More than 500 people have been killed by the Islamic Revolutionary Guard Corps, paramilitary Basij thugs or police since daily protests swept the country over three months ago.
But even as the protests have declined — for now — the government’s trampling on the rights of oppressed nationalities, women, workers and students continues to provoke a response. Also underlying the protests is opposition to the capitalist government’s use of working people as cannon fodder for its military adventures in Iraq, Lebanon, Syria and Yemen.
The Tehran and Suburbs Bus Company Workers’ Union reported Jan. 12 that union activists Reza Shahabi and Hassan Saeedi were given six-year prison sentences, falsely accused of “propaganda activity against the Islamic Republic.” They were arrested after having attended a May Day rally last year against the rising cost of living and in defense of independent unions.
All “labor activists, teachers, students, activists of the women’s movement, arrested protesters and political prisoners should be released,” the union said.
Despite the arrest of 30 workers at a Dec. 24 rally in Asaluyeh, hundreds of oil workers joined protests at more than a dozen refineries, gas complexes and company offices Jan. 17. They are demanding wage increases and improvements in health insurance and pensions. “We won’t drop the flag of demanding our rights,” said their flyer for the actions.
Defense of Baha’i
The oppressed Baluch nationality in Sistan-Baluchistan province has been at the forefront of the fight against the regime’s repressive measures, along with the Kurdish nationality. Baluchistan-based Maulana Abdul-Hamid, Iran’s most prominent Sunni cleric, has come under fire from the government for condemning the arrests of women who don’t wear the hijab and his calls for freeing political prisoners and an end to discrimination against members of the Baha’i religious minority, a rare public position in Iran.
While the Shiite-based capitalist rulers of Iran treat the mostly Sunni oppressed nationalities like the Baluch and Kurds as second-class citizens, they view members of the Baha’i religion as “infidels.” Their faith is not recognized and they are denied identity cards. Many have been sentenced to death or imprisoned because of their religious beliefs.
Bring back the shah?
While anger by workers and youth against the regime’s repression continues in Iran, bourgeois-minded opponents of the Islamic Republic in Europe and the U.S. look to the imperialist ruling classes outside Iran to topple the regime.
Reza Pahlavi, son of the shah of Iran overthrown in the 1979 revolution; journalist Masih Alinejad; former soccer star Ali Karimi; and other exiles issued a joint statement Jan. 15 calling on “the international community” to put the Islamic Revolutionary Guard Corps “on the terrorist list.”

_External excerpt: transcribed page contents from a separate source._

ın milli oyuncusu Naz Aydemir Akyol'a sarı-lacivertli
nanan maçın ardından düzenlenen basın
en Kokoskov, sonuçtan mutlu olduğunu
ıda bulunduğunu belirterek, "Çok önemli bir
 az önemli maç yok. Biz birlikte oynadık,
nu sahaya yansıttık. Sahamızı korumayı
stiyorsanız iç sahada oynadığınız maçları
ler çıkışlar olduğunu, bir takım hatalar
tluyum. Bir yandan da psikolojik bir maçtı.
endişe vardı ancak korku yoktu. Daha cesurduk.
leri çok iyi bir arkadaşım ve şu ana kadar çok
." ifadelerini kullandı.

As part of their campaign they want opponents of the reactionary bourgeois-clerical regime to believe that “things were better” under the monarchy.

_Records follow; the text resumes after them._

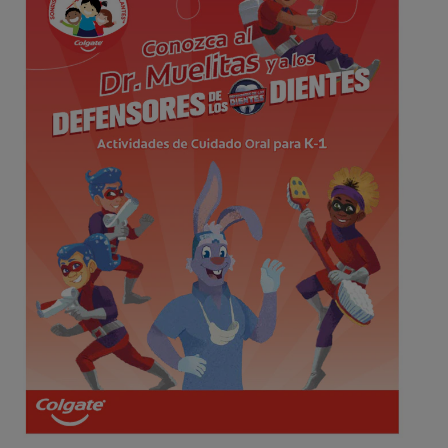
CHEQUEO DE SALUD BUCAL
CORRESPONDENCIA DE PRODUCTOS
PARA PROFESIONALES
CUPONES
DONDE COMPRAR
PY (ES)
SUSCRÍBASE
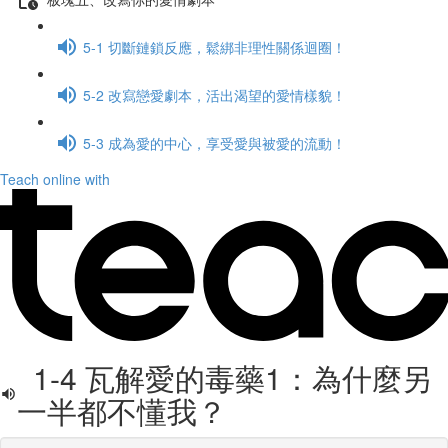
5-1 切斷鏈鎖反應，鬆綁非理性關係迴圈！
5-2 改寫戀愛劇本，活出渴望的愛情樣貌！
5-3 成為愛的中心，享受愛與被愛的流動！
Teach online with
1-4 瓦解愛的毒藥1：為什麼另
一半都不懂我？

But Shah Mohammad Reza Pahlavi was imposed on the people of Iran by a 1953 coup organized by the CIA. During his rule, thousands of workers and political opponents were arrested and tortured by the notorious Savak secret police.
All wings of the bourgeois-clerical regime today claim the mantle of the massive, popular 1979 revolution that overthrew the shah. The opposite is true. They consolidated a counterrevolution in 1982 to 1983, giving new life to the repressive measures carried out by the monarchy, including the systematic denial of democratic rights and the trampling of the rights of women and oppressed peoples, from Kurds and Arabs to the Baluch.
Working people in Iran today have no intention of going back to the days of the shah. At a Jan. 13 demonstration in Zahedan, Baluch women chanted, “No to monarchy. No Supreme Leader. Democracy! Equality!”